20 February 2011
My Dilemma With The Alternative Vote System
With the impending referendum on the Alternative Vote System, it seemed appropriate to rehash my thoughts on this area. I had my first foray into considering the election system during the General Election in May 2010, and having favoured the first-past-the-post system was roundly criticised for my lack of real thought, which was harsh but perhaps fair. I followed this up with a couple of blogs in August on different voting systems in the first and a discussion of the key issues relating to electoral systems in the second. Since then I have continued to mull over the issues in my mind and it leaves me with a dilemma.
While first-past-the-post (FPTP) is not a fair system, however (in my opinion) the alternative vote system (AV) is not much advance on it in terms of fairness. In fact, although AV is arguably fairer than FPTP, it is perhaps not worth the effort in changing from the devil you know for a new system unless it is palpably better and AV really is not good enough.

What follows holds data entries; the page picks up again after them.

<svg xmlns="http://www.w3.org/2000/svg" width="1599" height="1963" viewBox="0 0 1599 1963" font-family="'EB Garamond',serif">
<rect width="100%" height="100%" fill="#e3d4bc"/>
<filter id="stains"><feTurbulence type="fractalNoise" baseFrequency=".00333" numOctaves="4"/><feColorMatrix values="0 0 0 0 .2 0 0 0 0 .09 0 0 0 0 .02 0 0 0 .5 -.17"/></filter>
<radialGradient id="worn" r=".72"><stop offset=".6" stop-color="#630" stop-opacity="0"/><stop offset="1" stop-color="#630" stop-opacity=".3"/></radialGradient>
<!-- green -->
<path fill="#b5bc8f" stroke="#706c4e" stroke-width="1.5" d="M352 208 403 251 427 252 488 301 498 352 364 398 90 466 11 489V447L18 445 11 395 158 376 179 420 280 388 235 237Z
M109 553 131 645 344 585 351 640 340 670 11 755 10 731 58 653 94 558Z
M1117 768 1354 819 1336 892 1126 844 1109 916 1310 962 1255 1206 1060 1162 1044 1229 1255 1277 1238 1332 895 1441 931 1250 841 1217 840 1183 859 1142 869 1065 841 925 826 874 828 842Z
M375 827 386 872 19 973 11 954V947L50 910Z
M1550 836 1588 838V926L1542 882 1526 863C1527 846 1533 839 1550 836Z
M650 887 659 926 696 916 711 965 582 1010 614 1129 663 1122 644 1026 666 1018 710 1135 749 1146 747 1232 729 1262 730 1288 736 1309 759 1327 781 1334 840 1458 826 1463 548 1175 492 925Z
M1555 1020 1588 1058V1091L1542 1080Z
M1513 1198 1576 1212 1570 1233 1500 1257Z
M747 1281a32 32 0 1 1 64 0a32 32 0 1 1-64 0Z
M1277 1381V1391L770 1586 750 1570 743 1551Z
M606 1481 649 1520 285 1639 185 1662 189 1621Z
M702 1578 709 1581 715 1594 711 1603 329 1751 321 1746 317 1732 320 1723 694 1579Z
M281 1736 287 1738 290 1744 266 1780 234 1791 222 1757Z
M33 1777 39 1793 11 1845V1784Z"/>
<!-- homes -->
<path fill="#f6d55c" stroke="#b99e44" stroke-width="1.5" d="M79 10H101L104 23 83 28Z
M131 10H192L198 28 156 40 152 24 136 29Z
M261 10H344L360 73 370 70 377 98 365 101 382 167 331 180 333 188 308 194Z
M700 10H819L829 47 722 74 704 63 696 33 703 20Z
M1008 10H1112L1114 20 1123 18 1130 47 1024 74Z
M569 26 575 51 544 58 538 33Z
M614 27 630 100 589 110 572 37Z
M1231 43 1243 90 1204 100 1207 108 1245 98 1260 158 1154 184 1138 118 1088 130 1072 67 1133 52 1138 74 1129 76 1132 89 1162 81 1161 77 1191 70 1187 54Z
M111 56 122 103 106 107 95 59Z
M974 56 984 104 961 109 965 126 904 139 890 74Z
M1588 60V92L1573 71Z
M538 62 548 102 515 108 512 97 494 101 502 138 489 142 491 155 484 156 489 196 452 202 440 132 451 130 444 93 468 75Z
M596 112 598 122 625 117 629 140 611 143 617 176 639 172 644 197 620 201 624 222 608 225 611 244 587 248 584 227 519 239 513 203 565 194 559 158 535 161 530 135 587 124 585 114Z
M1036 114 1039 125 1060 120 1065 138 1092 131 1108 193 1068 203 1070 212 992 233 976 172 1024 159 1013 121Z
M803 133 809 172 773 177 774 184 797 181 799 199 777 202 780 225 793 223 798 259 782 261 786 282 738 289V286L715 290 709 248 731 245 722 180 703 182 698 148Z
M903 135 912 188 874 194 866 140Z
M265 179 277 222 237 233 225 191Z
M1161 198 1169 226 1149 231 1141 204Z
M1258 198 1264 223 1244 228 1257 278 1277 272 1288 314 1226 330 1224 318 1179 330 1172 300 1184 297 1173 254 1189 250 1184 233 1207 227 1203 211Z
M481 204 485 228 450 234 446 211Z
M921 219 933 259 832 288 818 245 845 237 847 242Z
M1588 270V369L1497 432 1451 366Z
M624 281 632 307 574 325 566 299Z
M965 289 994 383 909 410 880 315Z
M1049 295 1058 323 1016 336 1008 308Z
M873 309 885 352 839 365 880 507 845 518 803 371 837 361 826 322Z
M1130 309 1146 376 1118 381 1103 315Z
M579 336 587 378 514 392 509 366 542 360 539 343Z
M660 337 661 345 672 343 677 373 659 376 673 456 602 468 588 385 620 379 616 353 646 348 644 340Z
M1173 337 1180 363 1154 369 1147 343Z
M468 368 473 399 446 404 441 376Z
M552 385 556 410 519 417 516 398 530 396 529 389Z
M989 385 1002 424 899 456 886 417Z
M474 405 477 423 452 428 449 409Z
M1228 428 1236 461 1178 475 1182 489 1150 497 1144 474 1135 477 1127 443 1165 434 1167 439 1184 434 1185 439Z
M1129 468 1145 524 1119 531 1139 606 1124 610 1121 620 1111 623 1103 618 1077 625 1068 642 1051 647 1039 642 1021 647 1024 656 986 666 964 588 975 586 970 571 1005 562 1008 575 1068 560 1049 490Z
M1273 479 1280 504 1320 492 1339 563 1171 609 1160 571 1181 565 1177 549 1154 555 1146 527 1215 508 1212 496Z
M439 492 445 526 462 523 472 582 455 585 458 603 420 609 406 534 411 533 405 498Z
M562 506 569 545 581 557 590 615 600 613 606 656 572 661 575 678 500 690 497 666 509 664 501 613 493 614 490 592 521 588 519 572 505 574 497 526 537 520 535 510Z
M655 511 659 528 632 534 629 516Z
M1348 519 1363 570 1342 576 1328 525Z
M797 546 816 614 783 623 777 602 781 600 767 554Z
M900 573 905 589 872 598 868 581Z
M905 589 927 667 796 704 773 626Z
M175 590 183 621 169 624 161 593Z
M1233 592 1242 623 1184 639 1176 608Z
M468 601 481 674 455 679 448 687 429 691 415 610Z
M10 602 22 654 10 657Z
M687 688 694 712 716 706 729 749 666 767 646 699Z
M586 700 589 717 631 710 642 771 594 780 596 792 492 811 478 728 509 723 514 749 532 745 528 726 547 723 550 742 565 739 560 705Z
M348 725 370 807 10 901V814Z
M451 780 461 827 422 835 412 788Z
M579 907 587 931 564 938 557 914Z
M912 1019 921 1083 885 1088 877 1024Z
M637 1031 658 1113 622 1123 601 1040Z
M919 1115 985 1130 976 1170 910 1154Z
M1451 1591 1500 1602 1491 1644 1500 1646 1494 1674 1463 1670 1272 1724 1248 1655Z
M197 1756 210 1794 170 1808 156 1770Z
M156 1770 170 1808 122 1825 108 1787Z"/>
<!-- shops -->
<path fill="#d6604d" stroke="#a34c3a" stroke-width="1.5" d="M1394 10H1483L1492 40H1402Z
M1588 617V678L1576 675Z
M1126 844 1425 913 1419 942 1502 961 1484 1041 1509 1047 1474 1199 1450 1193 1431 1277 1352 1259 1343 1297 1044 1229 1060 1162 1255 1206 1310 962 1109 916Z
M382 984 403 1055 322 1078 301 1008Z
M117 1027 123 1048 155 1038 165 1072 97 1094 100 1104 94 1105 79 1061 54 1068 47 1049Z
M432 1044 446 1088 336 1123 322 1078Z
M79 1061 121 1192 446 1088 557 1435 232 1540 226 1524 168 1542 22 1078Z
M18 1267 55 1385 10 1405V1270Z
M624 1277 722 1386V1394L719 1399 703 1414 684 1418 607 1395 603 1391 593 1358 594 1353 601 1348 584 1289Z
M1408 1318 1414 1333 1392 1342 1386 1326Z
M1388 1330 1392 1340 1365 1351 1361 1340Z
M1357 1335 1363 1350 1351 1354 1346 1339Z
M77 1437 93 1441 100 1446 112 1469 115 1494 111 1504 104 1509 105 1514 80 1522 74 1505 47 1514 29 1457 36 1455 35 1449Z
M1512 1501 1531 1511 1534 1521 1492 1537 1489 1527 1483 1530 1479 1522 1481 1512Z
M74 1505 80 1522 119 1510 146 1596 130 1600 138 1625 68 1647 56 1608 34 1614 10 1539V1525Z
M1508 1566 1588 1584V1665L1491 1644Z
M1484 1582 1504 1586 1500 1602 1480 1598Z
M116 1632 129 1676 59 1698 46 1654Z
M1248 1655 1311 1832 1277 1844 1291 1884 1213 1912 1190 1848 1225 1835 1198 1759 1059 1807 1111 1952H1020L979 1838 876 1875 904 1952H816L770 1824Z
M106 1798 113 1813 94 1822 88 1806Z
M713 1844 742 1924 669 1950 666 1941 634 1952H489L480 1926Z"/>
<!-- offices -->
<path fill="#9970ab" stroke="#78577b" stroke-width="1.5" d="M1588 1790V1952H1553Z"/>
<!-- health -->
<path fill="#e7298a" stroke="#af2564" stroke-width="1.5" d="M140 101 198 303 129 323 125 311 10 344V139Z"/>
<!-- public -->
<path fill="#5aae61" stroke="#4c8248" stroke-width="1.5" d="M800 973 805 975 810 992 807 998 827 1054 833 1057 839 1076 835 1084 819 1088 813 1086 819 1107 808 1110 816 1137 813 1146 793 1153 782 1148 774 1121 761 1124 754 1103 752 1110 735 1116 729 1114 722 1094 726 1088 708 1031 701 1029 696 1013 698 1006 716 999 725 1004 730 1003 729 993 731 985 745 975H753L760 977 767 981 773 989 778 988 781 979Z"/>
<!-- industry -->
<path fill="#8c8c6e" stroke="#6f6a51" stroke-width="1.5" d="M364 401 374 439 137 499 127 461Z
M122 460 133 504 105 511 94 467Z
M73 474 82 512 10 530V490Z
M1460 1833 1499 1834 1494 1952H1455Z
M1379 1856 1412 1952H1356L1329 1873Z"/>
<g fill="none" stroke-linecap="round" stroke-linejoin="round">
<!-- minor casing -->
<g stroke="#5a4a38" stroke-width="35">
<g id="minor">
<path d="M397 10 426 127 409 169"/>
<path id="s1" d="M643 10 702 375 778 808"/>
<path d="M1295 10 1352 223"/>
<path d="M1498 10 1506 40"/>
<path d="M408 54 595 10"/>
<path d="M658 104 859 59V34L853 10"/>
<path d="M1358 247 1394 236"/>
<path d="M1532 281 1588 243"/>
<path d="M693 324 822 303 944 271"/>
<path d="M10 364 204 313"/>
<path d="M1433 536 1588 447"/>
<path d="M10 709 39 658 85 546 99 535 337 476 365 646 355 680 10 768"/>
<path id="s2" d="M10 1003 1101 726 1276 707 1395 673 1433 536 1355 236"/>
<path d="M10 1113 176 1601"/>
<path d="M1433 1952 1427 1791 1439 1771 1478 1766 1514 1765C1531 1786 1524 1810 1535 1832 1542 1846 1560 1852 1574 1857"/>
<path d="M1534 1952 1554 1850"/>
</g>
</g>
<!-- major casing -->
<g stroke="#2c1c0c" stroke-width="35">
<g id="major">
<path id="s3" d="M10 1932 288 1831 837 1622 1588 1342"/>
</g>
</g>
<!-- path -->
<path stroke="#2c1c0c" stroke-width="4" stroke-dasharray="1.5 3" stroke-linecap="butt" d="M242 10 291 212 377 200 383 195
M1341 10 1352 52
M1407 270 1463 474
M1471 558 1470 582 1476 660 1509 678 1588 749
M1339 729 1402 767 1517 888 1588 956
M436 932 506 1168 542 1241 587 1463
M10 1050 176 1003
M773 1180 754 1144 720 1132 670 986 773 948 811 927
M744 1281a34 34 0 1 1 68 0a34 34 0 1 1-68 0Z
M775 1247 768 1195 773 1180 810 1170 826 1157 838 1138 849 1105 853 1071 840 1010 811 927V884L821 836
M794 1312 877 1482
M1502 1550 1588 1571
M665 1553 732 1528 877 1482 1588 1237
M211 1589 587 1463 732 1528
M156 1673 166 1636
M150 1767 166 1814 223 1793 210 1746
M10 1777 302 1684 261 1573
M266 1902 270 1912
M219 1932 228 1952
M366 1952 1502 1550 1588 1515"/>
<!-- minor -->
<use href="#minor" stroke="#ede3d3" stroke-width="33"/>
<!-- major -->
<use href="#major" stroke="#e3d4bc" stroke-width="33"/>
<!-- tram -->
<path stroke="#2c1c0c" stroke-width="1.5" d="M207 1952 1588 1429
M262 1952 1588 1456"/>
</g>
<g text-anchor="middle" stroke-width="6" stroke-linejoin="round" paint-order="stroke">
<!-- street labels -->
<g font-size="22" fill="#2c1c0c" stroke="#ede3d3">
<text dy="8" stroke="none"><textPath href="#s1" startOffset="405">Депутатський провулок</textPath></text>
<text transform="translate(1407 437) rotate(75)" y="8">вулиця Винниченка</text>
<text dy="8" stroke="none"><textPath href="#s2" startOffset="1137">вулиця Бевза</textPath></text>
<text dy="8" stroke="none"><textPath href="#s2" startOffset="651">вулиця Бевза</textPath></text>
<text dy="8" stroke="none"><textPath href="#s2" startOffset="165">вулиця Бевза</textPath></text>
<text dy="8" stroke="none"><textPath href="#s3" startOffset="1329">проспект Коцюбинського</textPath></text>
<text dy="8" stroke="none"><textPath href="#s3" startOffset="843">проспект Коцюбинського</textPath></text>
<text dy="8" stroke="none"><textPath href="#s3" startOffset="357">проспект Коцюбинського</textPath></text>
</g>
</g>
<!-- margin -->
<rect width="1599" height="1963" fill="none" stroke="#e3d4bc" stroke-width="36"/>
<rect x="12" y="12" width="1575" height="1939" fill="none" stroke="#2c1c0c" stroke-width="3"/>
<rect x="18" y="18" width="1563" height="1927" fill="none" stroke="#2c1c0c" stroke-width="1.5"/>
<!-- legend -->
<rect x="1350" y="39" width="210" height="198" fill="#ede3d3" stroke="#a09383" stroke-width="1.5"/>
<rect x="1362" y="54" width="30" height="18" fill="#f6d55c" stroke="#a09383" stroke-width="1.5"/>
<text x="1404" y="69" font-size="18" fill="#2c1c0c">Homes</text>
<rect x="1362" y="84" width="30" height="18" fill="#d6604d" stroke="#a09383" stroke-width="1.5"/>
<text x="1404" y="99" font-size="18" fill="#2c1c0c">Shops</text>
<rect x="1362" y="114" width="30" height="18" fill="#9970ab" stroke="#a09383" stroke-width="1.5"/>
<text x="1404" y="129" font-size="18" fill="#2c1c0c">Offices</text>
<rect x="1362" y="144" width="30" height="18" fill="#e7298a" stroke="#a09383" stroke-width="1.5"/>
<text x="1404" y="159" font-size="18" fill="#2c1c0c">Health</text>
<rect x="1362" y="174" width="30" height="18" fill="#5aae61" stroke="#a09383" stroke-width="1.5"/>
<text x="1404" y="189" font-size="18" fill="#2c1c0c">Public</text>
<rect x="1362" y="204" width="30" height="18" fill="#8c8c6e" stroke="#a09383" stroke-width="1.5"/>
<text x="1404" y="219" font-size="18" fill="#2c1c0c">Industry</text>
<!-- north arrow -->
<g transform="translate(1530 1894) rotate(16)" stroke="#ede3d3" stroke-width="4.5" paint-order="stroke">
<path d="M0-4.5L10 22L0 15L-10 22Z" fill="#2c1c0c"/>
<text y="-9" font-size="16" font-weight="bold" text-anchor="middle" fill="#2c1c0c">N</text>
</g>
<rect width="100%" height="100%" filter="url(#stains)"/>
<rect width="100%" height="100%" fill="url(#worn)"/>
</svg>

Conversely, we do need a fairer voting system in England and proportional representation is the only sensible system, with the single transferable vote method (STV) being the best. I like the proportionality in STV and the idea of multiple members for enlarged constituencies.
So what to do? Can AV be regarded as a good stepping stone that moves the electoral debate a smidgeon forward? Or is it a sop that will legitimise a new status quo centred on either AV or even worse FPTP, without the argument moving into the territory of proportionality and a fairer voting system?
In the end it is a gamble, or at least a game of tactics, in which I remain undecided and perhaps worse relatively unexcited.
I feel there are bigger issues than the voting system: is the "old" Western world losing out to the new and rising stars in the East? Has Britain wasted its capital by investing its wealth in non-productive assets and putting itself in hock with its creditors who all sit in the Middle East, India and China? Are we wasting our intellectual capital by letting them get involved with consultancy and investment banking rather than building the UK into something great? Does the taxation system force Britons to focus on short term returns rather than investing for the longer term to build/rebuild equity and productive assets? And so on...or should we fiddle like Nero as Rome burns.